*Passage given:*
Thursday, February 14, 2013

Truthers and their Genealogical Fallacies

While reading about fallacies in genealogy, I remembered the arguments used in order to give Elizabeth Warren a pass on her unsubstantiated claim of Cherokee ancestry. These arguments were made by people I call "truthers". They used common genealogical fallacies in their effort to make excuses why Warren should not be held accountable for having no documentation to support her claim. Most used no facts, sources or documents to come to a conclusion, but instead, wanted people to simply believe what they said was "the truth", thus the term "truthers".

In the article, "Genealogical Fallacies Project: Pitfalls in Research Methods," by Kory L. Meyerink of ProGenealogists, "The word fallacy has different meanings to different people." Meanings include:
  • A false or erroneous idea, (generally misleading or illusory) (Webster’s International)
  • Plausible but invalid reasoning (WordPerfect Thesaurus).
At the end of the article is a list of "Selected Genealogical Fallacies Arranged by Class." It is in this list that we find the reasons so many arguments supporting Warren's Cherokee claim fell apart under scrutiny, whether the general American public (and Massachusetts voters) realized it or not. Though many fallacies are listed below the article, I will only focus on a few of the erroneous and misleading ideas that were used to protect Warren from having to admit the truth.

Fallacies of Misconception - Misunderstandings about Genealogical Research

Ancestors as islands - An ancestor is not affected by the events surrounding them. 
Indians did not exist in a vacuum. If Warren had an Indian ancestor, then at some point in time, she would have had an ancestor living as Indian among Indians. Truthers were willing to accept Warren's family lore of Cherokee ancestry even though, in records and documentation, Warren's ancestors are never found living among the Cherokee UNTIL the influx of white intruders overran Indian Territory, eventually outnumbering the Indians nearly 9 to 1. The events surrounding the time Warren's ancestors moved into Indian Territory strongly suggest her ancestors were non-Indian. After all, Indians already lived there. They were not moving into Indian Territory at this time, but non-Indians were.

Fallacies of Tradition - Unquestioned acceptance of family traditions

Native American - An ancestor was a Native American; possible benefits are due
For this to be included in a list of genealogical fallacies, it has to be fairly common. But remember, this is a list of fallacies, not truths. Also, notice the additional statement, "possible benefits are due." Remember Warren seems to feel she did nothing wrong by allowing herself to be used for diversity purposes by Harvard, nor does she feel she did anything wrong by listing herself as a minority in the law directory. She felt entitled to do this because of her unquestioned acceptance of family traditions. Her supporters also felt she did nothing wrong because if her family lore said she was Indian, then she had the right to benefit from affirmative action - basically, both Warren and her supporters felt she was due that "benefit."

*Description of the task:* Please write what comes next in the post on genealogical fallacies, starting after its final sentence.

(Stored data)

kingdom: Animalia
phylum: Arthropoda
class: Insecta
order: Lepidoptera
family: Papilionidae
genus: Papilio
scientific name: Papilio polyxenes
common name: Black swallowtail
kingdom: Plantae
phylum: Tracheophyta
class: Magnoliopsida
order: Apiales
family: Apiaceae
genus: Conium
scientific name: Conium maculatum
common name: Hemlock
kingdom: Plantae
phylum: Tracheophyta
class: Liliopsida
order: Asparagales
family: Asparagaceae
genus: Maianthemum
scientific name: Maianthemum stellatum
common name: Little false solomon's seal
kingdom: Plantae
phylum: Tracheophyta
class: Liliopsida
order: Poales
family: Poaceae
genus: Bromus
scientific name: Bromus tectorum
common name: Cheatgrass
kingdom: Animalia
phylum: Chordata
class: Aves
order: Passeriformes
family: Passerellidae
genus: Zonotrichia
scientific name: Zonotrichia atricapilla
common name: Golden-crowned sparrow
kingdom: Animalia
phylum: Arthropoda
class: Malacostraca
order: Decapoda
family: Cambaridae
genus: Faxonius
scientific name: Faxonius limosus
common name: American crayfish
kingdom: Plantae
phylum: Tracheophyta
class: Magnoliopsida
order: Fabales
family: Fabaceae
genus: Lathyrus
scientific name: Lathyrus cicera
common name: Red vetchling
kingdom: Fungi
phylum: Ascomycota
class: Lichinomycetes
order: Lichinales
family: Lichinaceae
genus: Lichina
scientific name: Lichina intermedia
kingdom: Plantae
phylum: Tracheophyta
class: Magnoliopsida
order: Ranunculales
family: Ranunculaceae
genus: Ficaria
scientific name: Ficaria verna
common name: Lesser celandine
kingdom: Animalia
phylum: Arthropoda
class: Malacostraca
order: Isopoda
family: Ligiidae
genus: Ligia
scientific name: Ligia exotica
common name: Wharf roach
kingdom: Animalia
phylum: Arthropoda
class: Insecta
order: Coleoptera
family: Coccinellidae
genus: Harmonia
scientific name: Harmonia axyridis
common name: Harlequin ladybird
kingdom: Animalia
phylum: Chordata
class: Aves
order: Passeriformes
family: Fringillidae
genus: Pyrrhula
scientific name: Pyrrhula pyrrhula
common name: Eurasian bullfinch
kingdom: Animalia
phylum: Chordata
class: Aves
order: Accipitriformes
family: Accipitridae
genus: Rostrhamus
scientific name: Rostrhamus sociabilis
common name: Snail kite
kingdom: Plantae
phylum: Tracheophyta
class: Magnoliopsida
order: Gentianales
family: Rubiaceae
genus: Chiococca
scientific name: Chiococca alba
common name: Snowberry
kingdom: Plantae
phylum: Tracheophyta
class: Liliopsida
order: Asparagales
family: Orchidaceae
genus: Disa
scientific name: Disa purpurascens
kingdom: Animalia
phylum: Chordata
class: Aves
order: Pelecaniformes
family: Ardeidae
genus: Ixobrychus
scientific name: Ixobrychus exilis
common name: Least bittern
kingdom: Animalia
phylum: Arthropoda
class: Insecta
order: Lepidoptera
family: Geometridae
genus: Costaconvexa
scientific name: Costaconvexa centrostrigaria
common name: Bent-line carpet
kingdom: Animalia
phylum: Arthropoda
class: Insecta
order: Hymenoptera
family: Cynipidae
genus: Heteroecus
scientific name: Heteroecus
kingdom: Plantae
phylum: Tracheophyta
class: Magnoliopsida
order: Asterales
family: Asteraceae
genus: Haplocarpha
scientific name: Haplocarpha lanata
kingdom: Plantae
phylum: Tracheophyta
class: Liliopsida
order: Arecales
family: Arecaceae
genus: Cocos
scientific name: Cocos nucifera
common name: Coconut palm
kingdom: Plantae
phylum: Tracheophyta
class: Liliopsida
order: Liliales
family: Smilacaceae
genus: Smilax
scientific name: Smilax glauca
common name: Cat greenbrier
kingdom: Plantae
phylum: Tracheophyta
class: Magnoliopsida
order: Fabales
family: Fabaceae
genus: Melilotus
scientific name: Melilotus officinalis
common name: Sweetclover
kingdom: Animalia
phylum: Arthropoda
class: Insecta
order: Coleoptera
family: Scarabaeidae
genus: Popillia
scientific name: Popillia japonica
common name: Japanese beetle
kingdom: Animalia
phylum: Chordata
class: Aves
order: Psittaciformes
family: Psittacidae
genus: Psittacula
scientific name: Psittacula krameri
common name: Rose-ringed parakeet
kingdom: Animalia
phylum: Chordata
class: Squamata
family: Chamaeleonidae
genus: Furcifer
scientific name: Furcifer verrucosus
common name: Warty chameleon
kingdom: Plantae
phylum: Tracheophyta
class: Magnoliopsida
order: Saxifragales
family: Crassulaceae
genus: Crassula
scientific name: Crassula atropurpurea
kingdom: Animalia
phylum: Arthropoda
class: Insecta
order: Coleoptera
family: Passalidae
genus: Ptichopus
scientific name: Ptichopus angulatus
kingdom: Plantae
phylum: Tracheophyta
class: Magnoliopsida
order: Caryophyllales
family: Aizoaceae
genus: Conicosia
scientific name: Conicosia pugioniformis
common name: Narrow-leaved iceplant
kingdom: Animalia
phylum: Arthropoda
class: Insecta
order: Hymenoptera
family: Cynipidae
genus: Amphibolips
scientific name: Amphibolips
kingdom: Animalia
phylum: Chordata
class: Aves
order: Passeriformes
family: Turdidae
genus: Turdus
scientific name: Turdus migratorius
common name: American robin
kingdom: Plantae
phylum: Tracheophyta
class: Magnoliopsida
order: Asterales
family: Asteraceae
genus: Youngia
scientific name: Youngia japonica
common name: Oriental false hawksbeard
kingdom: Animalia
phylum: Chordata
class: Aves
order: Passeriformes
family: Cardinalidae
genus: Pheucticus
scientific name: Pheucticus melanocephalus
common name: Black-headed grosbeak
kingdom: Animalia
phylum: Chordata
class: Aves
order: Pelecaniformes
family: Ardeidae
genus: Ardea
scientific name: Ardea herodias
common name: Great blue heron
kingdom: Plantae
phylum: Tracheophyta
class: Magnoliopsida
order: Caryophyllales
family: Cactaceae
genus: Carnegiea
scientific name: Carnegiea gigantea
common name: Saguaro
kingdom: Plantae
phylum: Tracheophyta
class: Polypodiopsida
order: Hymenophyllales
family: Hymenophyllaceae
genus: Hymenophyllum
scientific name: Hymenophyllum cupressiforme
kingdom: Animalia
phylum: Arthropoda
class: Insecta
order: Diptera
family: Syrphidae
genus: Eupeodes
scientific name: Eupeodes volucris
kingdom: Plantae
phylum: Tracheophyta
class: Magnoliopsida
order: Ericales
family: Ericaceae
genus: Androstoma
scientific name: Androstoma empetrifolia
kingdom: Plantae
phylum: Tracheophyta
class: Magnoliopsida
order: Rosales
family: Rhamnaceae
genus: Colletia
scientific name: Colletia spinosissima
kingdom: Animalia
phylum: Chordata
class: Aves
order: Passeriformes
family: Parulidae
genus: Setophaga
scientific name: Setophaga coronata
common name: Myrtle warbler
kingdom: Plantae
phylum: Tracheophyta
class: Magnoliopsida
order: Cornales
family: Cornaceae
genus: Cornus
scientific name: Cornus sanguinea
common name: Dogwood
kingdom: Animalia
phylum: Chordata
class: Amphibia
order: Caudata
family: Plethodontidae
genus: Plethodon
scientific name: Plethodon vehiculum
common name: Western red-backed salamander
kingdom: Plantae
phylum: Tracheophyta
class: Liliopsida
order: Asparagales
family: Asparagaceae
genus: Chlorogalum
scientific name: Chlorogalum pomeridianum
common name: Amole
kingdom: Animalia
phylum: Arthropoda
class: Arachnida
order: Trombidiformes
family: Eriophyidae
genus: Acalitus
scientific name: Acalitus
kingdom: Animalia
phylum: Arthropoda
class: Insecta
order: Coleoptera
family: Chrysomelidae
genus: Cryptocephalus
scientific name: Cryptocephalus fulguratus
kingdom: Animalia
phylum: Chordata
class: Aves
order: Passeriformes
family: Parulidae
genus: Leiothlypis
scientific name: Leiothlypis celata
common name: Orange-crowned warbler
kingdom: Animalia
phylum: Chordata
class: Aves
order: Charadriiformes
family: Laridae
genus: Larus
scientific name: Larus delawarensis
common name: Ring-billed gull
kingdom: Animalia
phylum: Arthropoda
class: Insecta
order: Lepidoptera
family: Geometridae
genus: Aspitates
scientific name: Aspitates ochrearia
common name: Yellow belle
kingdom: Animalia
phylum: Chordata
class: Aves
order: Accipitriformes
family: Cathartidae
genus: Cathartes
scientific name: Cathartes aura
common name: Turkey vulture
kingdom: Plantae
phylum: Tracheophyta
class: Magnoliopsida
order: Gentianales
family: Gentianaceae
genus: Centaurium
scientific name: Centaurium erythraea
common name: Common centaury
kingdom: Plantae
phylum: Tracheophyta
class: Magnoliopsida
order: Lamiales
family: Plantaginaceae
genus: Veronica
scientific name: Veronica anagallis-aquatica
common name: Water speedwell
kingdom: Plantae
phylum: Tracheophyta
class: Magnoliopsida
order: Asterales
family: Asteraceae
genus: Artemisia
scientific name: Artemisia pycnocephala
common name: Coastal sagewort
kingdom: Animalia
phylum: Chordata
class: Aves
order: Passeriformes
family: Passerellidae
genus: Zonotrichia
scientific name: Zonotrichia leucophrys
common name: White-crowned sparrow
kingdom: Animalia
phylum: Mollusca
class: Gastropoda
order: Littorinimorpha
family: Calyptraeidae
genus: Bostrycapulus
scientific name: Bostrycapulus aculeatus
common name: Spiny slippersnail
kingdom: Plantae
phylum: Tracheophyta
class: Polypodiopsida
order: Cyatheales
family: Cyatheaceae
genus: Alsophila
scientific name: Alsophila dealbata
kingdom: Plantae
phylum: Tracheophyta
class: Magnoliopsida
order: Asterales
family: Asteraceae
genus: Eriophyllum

*The response:*
Fallacies of Sources - Misunderstanding sources, including their origin, content, and availability

Missing records - Can't solve a problem due to lost or destroyed sources
Repeatedly Warren's truthers have said the issue of her ancestry could not be solved because Cherokee or Indian ancestry was hard or impossible to prove due to lack of records. Time and time again, I have explained why that is a fallacy. Cherokees have records. We have lots and lots of records. This might not be true for every American Indian tribe in the United States, but it is true for the Cherokees. Warren didn't just claim to be a generic American Indian. She claimed to be Cherokee. It is important to know what sources and records are available for the Cherokee, not just Indians in general, before saying there are no records.

Fallacies of Credibility - Improper or unwarranted acceptance of information
(This was the most common area of fallacies used by the truthers and Warren.)

Honest informants - Grandma would not lie, therefore her statements are true
Warren's supporters blindly accepted the family story of Cherokee ancestry because they believed neither Warren nor her mother would lie about it. When Scott Brown questioned the accuracy of the story Warren said she was told, she became angry and said he should not question her parents' honesty. This gets right to the heart of the "honest informant" fallacy.
Ready acceptance - Accepting a conclusion because of the proponent; Aunt Mabel knew the situation
The truthers accepted the story because they believed "Aunt Bea" would know the truth. I don't think anyone will ever forget the "high cheekbones" story.
Family tradition - Giving it too much weight
Despite the documentation on Warren's ancestry posted in my blog and elsewhere, truthers valued her purported family tradition and lore more. They gave entirely too much weight to the tradition, while ignoring the documentation.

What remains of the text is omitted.